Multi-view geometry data
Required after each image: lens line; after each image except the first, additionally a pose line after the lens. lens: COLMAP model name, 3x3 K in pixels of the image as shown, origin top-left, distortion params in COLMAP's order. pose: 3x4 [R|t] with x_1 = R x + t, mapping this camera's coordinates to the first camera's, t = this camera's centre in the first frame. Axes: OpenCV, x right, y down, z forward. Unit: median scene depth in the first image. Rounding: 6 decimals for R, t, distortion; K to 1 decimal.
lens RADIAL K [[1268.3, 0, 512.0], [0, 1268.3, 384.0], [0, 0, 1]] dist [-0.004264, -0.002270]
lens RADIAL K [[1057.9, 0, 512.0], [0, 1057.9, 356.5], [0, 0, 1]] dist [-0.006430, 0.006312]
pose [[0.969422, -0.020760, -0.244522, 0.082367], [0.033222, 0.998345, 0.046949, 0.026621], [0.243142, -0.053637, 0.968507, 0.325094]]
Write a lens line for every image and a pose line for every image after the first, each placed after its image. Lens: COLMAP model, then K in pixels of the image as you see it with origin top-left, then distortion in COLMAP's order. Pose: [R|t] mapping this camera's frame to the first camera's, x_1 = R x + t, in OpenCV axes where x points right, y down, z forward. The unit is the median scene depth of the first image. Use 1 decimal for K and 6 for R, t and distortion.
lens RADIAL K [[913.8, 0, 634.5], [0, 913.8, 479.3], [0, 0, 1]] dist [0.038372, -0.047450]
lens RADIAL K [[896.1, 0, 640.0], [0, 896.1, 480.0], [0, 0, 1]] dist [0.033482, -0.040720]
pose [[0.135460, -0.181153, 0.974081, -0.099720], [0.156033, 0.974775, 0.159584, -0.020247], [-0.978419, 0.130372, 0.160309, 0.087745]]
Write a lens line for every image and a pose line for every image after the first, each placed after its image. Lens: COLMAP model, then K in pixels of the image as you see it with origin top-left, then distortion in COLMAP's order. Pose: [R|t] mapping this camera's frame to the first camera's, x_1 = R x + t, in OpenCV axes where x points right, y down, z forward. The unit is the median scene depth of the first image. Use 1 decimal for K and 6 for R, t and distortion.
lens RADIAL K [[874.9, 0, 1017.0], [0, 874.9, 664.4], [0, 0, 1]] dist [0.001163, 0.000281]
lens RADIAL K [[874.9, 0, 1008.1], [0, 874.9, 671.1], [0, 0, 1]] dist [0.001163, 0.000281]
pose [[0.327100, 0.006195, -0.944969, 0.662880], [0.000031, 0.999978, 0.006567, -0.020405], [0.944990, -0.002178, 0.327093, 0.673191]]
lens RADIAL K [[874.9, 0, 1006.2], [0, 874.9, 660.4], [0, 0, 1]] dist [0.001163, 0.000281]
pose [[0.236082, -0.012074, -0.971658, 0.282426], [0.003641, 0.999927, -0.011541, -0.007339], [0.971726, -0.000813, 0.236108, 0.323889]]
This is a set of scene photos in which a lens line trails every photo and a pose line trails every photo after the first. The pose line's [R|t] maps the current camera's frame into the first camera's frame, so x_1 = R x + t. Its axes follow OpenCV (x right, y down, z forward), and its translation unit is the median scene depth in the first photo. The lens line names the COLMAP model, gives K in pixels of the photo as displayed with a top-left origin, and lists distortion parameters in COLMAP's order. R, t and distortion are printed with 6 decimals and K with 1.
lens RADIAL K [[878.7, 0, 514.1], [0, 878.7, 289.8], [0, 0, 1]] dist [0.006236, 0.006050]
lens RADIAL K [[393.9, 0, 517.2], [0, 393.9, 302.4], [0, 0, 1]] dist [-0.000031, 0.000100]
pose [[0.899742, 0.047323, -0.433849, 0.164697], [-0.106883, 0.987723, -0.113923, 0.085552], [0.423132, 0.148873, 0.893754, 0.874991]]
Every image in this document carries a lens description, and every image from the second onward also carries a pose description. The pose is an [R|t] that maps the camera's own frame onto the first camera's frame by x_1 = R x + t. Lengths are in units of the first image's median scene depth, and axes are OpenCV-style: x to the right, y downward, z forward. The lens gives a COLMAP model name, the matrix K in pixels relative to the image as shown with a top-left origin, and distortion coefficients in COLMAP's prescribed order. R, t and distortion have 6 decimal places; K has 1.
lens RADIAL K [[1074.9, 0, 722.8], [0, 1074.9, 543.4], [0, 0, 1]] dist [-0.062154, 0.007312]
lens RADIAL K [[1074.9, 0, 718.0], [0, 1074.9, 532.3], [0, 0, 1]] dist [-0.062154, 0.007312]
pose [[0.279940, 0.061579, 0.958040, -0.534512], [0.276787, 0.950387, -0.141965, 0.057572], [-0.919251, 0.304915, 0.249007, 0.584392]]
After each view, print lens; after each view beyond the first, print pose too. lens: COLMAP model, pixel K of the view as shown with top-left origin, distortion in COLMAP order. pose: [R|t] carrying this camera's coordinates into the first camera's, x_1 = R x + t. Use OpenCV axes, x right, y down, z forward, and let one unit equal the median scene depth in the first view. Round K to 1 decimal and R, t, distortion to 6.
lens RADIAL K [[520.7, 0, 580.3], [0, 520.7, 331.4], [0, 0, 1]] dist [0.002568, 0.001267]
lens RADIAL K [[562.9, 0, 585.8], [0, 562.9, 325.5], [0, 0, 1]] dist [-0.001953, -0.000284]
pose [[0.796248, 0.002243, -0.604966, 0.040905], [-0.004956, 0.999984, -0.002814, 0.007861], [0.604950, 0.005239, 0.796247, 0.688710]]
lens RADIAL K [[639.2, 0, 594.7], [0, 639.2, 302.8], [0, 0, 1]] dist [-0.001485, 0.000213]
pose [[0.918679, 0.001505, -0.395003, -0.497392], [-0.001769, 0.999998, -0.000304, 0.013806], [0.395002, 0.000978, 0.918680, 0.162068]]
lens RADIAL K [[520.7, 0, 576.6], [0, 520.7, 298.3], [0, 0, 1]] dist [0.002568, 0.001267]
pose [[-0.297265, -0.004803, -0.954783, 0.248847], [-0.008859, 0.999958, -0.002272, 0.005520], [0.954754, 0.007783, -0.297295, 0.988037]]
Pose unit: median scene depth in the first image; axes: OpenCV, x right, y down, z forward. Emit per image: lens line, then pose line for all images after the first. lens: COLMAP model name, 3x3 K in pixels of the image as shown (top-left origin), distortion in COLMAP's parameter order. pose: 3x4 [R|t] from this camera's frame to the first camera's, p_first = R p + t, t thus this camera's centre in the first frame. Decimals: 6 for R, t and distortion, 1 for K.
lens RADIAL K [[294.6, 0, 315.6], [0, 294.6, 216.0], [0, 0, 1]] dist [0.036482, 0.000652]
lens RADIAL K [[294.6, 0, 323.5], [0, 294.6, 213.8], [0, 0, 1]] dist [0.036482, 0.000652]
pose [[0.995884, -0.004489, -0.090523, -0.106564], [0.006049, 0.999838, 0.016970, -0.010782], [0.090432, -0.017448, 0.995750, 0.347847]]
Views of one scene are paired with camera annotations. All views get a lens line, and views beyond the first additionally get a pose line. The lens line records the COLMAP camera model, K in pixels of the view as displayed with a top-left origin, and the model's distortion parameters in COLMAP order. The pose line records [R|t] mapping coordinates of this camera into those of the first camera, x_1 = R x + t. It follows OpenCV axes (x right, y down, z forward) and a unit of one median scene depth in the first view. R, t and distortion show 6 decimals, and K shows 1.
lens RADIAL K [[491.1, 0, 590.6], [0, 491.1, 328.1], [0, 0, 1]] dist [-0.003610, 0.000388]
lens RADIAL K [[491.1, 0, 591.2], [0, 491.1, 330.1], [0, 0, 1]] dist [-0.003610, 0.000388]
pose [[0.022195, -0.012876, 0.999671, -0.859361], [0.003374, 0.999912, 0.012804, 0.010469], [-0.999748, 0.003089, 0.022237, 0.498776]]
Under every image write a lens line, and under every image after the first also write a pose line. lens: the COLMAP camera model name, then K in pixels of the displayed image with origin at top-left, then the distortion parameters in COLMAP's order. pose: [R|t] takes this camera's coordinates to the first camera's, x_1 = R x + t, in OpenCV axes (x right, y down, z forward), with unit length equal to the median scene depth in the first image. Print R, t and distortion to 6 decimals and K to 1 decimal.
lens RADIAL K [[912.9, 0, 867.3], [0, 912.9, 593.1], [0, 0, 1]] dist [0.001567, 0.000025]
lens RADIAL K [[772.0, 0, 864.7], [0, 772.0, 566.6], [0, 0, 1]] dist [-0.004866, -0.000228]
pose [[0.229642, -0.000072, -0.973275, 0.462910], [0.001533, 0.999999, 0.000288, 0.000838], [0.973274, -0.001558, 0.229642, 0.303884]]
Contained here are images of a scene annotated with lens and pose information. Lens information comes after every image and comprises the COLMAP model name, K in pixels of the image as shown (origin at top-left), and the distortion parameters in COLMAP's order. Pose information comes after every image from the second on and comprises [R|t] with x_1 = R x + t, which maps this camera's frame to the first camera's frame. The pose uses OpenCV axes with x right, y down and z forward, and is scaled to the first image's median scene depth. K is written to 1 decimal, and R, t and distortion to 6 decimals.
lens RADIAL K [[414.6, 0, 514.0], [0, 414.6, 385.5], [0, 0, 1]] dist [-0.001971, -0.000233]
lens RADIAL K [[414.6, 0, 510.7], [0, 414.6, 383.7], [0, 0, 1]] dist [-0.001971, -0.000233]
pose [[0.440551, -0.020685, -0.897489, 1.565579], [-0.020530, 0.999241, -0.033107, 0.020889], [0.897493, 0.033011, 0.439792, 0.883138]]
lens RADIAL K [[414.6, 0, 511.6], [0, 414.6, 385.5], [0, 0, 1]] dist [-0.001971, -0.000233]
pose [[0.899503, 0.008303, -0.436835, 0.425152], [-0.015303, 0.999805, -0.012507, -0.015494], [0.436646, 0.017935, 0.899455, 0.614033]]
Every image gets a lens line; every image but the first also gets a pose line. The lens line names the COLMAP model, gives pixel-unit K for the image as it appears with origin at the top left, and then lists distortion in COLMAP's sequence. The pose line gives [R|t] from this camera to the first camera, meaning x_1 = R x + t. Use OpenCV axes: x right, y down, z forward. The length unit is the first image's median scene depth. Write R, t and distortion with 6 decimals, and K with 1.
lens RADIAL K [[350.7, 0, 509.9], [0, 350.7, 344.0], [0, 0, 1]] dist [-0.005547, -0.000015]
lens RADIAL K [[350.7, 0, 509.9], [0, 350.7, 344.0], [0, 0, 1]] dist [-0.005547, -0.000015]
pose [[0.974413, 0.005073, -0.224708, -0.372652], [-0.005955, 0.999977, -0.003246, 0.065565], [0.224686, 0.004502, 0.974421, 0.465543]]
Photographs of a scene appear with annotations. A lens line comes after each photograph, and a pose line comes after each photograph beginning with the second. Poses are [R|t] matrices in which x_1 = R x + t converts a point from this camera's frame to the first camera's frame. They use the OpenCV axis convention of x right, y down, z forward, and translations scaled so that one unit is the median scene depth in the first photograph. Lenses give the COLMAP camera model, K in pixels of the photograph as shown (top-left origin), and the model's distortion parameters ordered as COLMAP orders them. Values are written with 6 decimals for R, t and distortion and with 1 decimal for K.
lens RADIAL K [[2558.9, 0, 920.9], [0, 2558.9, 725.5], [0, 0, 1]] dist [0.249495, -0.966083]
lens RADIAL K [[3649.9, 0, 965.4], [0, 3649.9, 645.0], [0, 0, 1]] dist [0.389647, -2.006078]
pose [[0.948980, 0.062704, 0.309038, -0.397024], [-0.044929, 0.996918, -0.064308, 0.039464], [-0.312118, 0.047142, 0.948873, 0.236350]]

Task item
Identify every line of the material above that contains the word "beyond", and copy each such line. Treat uppercase and lowercase letters as distinct.

Answer below
After each view, print lens; after each view beyond the first, print pose too. lens: COLMAP model, pixel K of the view as shown with top-left origin, distortion in COLMAP order. pose: [R|t] carrying this camera's coordinates into the first camera's, x_1 = R x + t. Use OpenCV axes, x right, y down, z forward, and let one unit equal the median scene depth in the first view. Round K to 1 decimal and R, t, distortion to 6.
Views of one scene are paired with camera annotations. All views get a lens line, and views beyond the first additionally get a pose line. The lens line records the COLMAP camera model, K in pixels of the view as displayed with a top-left origin, and the model's distortion parameters in COLMAP order. The pose line records [R|t] mapping coordinates of this camera into those of the first camera, x_1 = R x + t. It follows OpenCV axes (x right, y down, z forward) and a unit of one median scene depth in the first view. R, t and distortion show 6 decimals, and K shows 1.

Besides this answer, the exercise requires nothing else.